### YOUR OBJECTIVE
Below this sentence is a listing; return exactly its lines from the one with "- Spearheaded Solutions" to the one with "- Championed Customer", both kept, and nothing more.

### GIVEN INFORMATION

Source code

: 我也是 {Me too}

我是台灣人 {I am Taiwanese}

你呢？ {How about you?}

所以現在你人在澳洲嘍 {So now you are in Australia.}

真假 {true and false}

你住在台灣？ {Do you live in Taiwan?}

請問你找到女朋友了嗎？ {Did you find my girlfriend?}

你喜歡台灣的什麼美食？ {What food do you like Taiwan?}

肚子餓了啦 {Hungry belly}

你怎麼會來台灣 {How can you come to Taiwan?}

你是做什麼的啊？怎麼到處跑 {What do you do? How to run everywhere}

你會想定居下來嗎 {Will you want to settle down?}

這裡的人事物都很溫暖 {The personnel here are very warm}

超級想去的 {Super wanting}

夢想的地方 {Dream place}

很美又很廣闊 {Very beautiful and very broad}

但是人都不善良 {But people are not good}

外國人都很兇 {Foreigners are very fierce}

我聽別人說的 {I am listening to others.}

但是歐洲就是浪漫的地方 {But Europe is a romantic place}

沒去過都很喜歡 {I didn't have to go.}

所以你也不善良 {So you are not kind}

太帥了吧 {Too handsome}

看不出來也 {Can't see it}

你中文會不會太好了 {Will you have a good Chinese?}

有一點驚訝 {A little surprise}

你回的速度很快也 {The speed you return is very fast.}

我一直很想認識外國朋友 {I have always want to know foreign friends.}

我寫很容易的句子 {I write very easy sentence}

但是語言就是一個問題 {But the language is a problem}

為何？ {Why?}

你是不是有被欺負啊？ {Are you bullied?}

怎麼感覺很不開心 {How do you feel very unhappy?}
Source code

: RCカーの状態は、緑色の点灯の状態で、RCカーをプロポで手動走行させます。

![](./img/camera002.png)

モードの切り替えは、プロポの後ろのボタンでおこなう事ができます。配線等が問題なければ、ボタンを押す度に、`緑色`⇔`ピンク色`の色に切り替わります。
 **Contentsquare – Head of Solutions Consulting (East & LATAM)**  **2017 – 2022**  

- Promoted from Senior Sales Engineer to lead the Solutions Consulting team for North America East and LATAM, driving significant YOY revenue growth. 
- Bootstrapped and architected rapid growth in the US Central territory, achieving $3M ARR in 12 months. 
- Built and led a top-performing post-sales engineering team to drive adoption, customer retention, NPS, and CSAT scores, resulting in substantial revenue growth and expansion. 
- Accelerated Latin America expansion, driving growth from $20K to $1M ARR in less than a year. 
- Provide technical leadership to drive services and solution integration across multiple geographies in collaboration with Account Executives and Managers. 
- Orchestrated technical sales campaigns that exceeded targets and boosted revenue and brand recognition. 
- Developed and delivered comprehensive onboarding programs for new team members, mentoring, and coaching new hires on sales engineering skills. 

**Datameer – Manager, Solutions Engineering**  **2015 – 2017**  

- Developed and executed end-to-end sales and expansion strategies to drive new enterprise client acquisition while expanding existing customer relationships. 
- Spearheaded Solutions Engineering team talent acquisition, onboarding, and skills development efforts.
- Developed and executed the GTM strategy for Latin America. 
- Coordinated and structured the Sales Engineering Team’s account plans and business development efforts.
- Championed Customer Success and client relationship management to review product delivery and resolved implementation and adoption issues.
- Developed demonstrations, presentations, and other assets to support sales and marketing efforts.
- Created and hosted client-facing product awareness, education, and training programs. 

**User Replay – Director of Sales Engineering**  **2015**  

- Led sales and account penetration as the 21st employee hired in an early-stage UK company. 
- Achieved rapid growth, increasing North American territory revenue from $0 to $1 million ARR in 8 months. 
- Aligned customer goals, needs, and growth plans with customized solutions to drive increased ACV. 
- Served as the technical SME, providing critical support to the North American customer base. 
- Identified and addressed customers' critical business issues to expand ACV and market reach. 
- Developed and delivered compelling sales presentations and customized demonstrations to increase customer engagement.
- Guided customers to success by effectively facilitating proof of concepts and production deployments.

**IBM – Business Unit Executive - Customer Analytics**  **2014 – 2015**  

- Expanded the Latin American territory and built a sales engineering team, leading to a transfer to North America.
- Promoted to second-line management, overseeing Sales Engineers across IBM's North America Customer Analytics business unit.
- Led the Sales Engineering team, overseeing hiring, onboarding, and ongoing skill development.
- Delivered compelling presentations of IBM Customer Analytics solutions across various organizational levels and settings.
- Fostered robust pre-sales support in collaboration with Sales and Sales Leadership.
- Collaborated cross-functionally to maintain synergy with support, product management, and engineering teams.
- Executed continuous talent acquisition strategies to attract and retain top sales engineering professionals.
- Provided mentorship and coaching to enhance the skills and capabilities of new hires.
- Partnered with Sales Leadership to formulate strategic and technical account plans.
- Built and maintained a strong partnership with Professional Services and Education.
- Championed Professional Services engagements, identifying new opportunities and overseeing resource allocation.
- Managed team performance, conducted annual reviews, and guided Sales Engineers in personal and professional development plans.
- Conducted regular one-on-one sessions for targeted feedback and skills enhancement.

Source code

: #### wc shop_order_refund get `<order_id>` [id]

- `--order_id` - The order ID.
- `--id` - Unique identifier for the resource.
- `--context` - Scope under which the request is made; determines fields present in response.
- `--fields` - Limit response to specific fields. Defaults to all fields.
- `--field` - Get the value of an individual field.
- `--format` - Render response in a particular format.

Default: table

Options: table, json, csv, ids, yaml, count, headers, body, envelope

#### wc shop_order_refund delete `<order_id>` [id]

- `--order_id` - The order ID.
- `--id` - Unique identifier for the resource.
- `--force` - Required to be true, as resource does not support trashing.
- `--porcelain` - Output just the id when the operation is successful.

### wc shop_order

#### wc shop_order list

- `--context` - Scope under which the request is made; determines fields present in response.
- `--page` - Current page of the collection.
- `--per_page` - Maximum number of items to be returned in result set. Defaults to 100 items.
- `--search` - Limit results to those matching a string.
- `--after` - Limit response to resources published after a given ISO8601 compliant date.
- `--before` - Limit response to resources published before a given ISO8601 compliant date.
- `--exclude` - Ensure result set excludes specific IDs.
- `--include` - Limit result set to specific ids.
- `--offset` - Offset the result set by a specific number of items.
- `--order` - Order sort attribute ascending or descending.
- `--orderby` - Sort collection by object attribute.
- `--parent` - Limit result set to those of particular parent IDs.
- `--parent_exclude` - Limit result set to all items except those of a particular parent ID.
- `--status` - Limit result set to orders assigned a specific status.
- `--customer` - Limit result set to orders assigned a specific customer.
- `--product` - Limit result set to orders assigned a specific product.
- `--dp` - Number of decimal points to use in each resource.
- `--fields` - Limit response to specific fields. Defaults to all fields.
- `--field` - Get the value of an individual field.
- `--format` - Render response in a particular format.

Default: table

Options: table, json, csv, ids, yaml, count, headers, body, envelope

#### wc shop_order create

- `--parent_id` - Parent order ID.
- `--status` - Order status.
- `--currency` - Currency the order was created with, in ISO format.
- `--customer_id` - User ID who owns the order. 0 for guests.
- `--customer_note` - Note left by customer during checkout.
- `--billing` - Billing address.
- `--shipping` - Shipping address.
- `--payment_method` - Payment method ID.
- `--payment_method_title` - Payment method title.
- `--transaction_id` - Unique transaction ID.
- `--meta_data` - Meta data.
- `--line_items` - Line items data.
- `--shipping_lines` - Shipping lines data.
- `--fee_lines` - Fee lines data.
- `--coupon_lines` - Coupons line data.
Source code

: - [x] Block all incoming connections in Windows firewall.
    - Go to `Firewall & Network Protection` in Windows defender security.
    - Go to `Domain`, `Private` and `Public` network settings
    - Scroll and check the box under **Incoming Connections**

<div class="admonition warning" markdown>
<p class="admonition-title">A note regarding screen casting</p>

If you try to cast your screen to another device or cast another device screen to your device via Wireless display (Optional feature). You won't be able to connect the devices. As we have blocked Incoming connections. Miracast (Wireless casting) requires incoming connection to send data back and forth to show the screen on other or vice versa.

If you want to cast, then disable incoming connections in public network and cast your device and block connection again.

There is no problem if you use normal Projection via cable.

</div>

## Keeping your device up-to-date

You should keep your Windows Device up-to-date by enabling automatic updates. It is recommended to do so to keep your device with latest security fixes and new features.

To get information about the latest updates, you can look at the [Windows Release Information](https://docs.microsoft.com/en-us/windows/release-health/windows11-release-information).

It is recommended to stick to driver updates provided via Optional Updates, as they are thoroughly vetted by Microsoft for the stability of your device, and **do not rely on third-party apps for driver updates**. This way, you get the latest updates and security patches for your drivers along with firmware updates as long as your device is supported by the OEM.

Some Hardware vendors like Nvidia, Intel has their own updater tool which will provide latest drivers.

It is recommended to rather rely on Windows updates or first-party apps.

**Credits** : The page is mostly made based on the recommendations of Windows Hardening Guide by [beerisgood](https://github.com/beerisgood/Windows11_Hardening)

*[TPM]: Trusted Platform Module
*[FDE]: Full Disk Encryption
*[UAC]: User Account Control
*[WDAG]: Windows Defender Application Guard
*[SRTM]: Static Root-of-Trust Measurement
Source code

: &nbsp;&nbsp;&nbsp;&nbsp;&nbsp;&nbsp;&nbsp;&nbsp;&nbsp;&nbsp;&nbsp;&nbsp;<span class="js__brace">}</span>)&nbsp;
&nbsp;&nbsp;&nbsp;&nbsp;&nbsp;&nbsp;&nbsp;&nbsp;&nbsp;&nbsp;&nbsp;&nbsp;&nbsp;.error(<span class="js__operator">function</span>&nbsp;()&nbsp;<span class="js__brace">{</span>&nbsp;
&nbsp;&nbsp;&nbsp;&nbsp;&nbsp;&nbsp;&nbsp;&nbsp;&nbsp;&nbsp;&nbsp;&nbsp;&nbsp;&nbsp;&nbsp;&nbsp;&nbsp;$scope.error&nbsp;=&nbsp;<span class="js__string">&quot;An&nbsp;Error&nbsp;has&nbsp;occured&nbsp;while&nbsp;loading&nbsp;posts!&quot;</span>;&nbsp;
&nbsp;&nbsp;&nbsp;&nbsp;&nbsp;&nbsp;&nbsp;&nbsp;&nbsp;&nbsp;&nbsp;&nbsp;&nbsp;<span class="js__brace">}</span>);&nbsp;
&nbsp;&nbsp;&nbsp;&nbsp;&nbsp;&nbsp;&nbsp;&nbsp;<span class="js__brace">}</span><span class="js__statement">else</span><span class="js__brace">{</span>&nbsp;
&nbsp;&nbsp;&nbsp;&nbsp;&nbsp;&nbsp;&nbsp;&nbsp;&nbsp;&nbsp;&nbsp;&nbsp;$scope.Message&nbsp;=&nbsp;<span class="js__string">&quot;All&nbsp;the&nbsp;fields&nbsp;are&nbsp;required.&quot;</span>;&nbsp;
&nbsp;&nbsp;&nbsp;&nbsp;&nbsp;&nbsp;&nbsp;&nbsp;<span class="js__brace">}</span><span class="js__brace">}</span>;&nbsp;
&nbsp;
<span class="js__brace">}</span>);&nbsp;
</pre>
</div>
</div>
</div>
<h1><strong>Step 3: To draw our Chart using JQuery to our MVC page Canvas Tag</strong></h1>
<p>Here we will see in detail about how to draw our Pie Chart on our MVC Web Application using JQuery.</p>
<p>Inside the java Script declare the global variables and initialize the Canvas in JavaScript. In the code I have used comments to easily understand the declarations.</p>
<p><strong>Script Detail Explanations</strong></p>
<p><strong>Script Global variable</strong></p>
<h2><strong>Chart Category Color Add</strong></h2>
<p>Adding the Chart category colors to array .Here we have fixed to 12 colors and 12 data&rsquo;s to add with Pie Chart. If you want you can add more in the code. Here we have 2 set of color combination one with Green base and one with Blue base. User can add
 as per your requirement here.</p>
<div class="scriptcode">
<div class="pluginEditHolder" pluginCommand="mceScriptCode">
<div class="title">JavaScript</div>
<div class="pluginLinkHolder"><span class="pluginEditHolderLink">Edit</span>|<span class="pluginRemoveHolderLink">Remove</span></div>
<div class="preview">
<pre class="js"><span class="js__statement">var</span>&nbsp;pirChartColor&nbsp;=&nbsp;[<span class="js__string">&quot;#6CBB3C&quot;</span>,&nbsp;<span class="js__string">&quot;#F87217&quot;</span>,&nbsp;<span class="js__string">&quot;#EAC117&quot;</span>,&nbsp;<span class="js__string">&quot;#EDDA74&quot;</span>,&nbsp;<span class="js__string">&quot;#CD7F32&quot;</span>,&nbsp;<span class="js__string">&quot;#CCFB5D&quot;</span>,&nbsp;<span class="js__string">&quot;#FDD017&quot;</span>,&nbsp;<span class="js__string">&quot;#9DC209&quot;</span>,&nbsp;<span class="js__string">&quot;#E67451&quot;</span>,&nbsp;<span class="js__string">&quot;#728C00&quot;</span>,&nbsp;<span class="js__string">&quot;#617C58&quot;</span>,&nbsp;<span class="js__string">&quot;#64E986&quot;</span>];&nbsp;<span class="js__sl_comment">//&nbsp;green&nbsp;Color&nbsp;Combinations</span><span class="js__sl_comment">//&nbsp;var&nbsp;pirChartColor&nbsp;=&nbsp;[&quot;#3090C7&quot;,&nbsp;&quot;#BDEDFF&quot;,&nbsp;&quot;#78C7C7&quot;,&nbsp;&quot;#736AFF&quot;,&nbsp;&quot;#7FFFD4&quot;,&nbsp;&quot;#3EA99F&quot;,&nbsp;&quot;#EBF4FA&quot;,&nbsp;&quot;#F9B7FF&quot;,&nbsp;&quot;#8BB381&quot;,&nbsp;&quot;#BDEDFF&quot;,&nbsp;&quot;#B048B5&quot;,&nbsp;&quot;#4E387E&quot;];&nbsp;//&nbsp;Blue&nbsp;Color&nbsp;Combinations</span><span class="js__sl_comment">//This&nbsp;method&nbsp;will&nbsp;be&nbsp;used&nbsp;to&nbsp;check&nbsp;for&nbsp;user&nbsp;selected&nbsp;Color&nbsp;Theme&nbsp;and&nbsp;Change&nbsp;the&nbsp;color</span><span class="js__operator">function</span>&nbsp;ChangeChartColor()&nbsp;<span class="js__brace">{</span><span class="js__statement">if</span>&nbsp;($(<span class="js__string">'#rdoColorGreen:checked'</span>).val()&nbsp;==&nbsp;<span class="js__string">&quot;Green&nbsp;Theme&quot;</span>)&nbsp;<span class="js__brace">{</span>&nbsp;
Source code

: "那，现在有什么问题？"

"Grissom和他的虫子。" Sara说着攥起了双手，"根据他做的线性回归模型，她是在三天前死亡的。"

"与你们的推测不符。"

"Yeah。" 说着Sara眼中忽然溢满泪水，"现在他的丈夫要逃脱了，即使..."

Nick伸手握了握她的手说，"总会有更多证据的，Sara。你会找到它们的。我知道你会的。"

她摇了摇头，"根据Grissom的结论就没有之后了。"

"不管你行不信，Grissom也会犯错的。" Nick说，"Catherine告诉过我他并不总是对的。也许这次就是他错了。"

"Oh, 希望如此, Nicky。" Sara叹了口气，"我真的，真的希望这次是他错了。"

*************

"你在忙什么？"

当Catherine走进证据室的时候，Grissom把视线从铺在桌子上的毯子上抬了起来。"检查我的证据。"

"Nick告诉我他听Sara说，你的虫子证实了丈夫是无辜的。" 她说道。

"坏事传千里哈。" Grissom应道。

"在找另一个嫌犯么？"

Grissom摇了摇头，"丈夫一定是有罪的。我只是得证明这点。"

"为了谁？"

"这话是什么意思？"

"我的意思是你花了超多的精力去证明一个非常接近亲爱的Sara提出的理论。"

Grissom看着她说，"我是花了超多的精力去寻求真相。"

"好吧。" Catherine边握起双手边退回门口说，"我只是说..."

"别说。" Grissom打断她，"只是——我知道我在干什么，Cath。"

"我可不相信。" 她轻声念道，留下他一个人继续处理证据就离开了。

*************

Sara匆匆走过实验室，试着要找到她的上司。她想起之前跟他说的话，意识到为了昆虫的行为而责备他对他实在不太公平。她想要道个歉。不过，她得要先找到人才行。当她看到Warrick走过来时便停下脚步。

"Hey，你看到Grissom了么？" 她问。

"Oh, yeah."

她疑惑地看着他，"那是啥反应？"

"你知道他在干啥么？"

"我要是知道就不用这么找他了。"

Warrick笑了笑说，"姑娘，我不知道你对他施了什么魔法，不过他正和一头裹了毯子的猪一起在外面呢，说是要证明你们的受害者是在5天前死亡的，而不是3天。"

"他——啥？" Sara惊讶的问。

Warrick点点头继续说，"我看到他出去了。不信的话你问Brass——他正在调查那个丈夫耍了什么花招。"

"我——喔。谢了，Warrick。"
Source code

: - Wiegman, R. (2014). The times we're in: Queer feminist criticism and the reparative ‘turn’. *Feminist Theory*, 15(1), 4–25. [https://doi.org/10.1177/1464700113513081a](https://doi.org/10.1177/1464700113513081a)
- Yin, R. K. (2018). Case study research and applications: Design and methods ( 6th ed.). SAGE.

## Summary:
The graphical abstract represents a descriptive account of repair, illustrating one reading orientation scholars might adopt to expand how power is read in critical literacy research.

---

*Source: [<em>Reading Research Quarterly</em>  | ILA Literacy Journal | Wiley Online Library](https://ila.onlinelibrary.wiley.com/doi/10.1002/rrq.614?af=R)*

### WRITTEN RESPONSE
- Spearheaded Solutions Engineering team talent acquisition, onboarding, and skills development efforts.
- Developed and executed the GTM strategy for Latin America. 
- Coordinated and structured the Sales Engineering Team’s account plans and business development efforts.
- Championed Customer Success and client relationship management to review product delivery and resolved implementation and adoption issues.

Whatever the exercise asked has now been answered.